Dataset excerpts
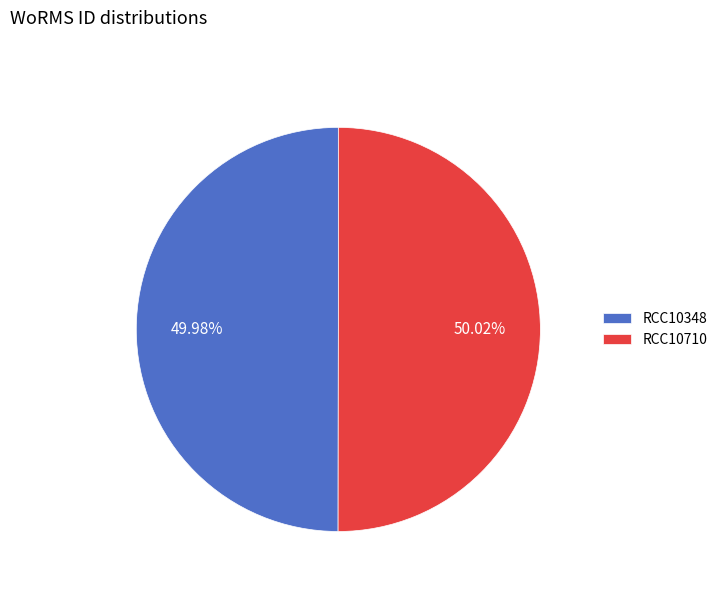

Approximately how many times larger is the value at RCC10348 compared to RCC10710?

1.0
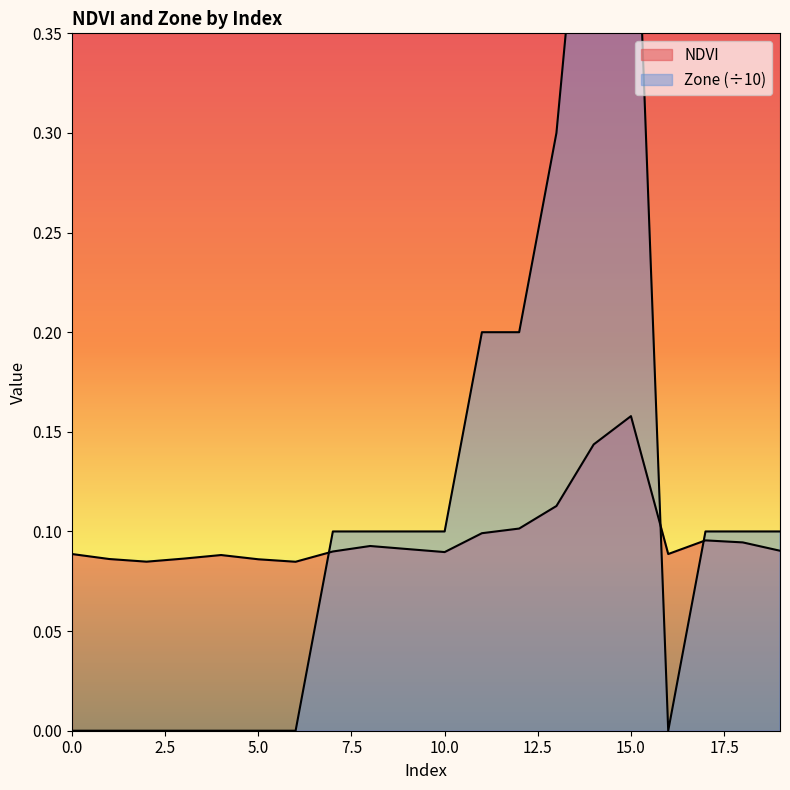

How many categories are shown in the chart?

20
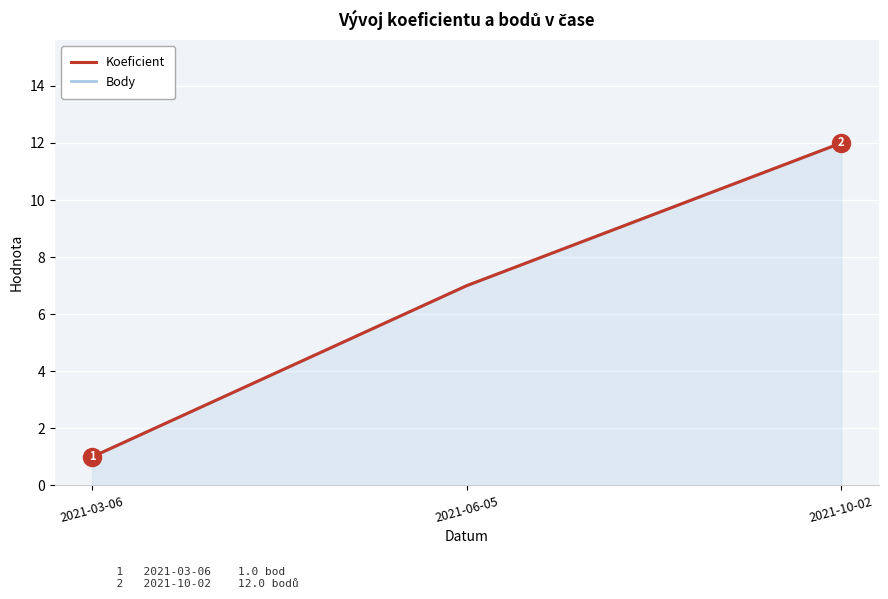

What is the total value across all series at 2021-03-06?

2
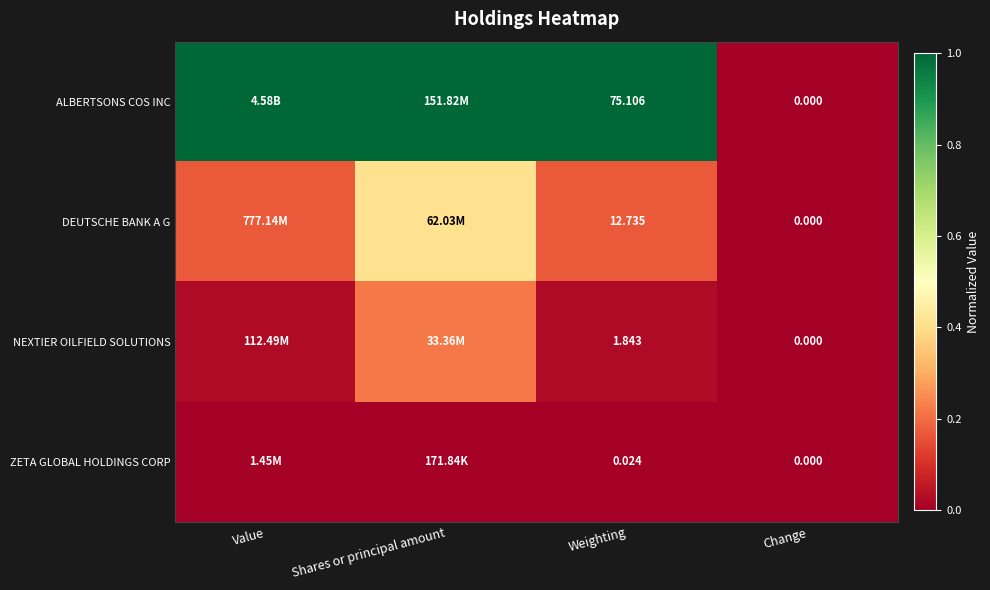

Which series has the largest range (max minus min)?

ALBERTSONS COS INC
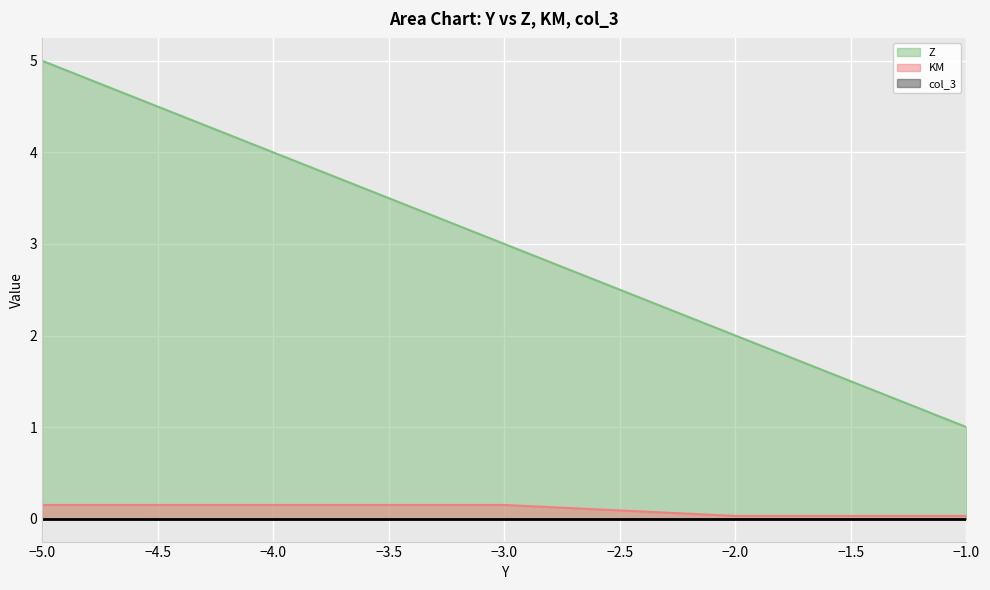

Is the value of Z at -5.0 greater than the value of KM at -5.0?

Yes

Exercise details -
Convert the lines of the items above into a JSON list of strings, one string per line, leaving out blank lines and the pictures.

Output -
[
  "Approximately how many times larger is the value at RCC10348 compared to RCC10710?",
  "1.0",
  "How many categories are shown in the chart?",
  "20",
  "What is the total value across all series at 2021-03-06?",
  "2",
  "Which series has the largest range (max minus min)?",
  "ALBERTSONS COS INC",
  "Is the value of Z at -5.0 greater than the value of KM at -5.0?",
  "Yes"
]